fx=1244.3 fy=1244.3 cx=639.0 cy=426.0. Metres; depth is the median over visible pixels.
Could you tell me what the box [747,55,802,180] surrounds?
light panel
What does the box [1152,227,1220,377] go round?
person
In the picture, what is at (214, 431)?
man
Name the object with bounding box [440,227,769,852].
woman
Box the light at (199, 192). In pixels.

* * *

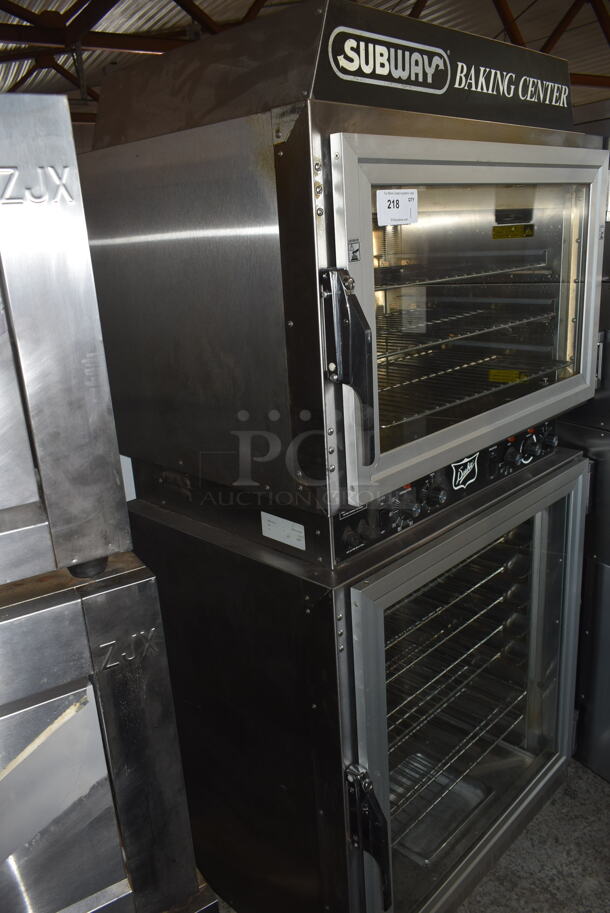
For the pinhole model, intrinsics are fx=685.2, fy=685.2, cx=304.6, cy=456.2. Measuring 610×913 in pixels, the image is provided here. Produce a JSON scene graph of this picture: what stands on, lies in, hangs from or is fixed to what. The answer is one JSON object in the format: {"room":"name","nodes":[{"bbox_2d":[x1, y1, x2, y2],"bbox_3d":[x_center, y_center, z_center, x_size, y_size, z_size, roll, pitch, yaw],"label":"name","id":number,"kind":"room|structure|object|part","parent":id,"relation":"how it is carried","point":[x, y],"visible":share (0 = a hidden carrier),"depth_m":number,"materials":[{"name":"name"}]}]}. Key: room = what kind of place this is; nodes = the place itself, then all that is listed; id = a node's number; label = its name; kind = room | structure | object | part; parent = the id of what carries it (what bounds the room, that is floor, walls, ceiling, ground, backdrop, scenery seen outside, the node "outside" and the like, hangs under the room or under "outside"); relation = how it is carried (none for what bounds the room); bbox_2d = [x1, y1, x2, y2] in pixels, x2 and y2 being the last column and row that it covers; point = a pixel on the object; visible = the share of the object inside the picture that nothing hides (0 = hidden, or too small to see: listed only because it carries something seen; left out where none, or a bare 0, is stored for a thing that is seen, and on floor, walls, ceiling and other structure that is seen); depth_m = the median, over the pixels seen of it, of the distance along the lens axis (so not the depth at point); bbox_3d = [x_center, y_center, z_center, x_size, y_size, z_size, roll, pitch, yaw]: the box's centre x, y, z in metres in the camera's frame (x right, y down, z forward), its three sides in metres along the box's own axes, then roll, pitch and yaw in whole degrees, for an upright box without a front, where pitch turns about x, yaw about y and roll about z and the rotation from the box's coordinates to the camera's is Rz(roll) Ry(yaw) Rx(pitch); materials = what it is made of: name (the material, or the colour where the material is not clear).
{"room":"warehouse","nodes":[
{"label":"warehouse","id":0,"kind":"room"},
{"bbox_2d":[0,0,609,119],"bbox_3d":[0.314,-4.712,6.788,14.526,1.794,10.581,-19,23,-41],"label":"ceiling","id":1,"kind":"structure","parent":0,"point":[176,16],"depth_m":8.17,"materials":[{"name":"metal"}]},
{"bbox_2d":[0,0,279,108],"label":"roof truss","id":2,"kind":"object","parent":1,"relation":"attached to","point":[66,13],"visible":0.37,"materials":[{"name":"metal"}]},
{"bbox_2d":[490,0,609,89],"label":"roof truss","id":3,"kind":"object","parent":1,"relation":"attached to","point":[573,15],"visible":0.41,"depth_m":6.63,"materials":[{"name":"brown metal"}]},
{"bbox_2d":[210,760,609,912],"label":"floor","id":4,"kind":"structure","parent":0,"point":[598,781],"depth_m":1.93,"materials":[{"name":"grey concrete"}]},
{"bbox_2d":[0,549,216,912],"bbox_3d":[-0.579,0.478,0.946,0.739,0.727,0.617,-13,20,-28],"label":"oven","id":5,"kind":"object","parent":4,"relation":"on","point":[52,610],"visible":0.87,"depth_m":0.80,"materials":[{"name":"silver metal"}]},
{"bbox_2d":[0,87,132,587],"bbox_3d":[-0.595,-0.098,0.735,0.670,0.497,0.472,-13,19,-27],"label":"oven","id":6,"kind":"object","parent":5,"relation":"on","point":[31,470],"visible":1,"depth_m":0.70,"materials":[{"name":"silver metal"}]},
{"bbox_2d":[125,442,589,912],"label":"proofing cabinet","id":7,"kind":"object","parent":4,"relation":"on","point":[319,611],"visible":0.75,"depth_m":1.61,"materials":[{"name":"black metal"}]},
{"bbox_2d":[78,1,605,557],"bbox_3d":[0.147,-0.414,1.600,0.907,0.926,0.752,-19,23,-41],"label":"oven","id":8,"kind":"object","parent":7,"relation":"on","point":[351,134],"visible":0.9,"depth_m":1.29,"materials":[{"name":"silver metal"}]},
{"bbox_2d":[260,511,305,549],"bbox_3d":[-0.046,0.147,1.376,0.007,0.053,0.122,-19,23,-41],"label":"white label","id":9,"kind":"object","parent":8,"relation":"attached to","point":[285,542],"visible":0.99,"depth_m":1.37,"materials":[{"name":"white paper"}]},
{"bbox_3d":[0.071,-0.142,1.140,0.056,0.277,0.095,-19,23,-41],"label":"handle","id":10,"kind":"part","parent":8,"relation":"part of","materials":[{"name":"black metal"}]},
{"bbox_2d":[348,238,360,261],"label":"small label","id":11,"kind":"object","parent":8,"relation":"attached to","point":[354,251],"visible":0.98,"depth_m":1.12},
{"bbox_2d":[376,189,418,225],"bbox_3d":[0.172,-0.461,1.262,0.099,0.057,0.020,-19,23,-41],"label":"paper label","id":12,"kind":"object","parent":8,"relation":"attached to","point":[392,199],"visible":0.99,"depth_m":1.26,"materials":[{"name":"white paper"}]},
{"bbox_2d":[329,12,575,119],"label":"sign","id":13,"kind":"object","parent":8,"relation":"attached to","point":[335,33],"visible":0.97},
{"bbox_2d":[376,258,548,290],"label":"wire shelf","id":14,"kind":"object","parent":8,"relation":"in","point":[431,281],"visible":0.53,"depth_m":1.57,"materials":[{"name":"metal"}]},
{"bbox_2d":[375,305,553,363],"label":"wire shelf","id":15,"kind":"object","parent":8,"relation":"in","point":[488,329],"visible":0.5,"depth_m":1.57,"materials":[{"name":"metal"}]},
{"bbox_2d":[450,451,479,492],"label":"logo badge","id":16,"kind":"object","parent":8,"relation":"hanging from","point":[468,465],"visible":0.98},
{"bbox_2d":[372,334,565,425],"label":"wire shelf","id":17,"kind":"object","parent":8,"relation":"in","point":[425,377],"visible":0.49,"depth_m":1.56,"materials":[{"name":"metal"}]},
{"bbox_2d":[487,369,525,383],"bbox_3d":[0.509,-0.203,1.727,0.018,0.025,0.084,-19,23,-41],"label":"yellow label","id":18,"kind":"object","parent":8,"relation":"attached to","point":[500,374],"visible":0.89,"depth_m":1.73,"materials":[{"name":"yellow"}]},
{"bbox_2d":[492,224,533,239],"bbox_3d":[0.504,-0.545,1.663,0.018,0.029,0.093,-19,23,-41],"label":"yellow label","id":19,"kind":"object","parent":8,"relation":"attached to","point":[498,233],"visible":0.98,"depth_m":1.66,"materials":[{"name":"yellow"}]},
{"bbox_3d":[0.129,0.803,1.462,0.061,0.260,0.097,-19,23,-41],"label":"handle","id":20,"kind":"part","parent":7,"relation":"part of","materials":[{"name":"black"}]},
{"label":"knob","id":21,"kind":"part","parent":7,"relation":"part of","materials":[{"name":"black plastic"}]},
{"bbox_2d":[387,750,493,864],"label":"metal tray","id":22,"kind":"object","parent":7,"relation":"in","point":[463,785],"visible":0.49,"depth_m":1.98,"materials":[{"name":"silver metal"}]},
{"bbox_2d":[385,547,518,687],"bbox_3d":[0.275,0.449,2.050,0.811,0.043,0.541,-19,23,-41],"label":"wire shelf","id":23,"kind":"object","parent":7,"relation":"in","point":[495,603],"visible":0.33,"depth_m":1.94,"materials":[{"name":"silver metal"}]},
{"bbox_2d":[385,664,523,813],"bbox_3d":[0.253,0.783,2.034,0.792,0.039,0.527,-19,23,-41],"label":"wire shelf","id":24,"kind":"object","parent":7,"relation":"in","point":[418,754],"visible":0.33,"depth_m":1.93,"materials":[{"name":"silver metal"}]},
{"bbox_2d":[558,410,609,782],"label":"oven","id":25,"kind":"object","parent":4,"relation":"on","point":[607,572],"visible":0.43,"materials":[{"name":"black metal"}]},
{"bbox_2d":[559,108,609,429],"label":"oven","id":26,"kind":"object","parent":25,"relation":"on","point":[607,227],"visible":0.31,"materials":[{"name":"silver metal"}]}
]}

TASK PROMPT:
Only the lines above from the one with "What does the" through the one with "Box the light at (199, 192). In pixels." should be duplicated, character for character.

THE ANSWER:
What does the box [1152,227,1220,377] go round?
person
In the picture, what is at (214, 431)?
man
Name the object with bounding box [440,227,769,852].
woman
Box the light at (199, 192). In pixels.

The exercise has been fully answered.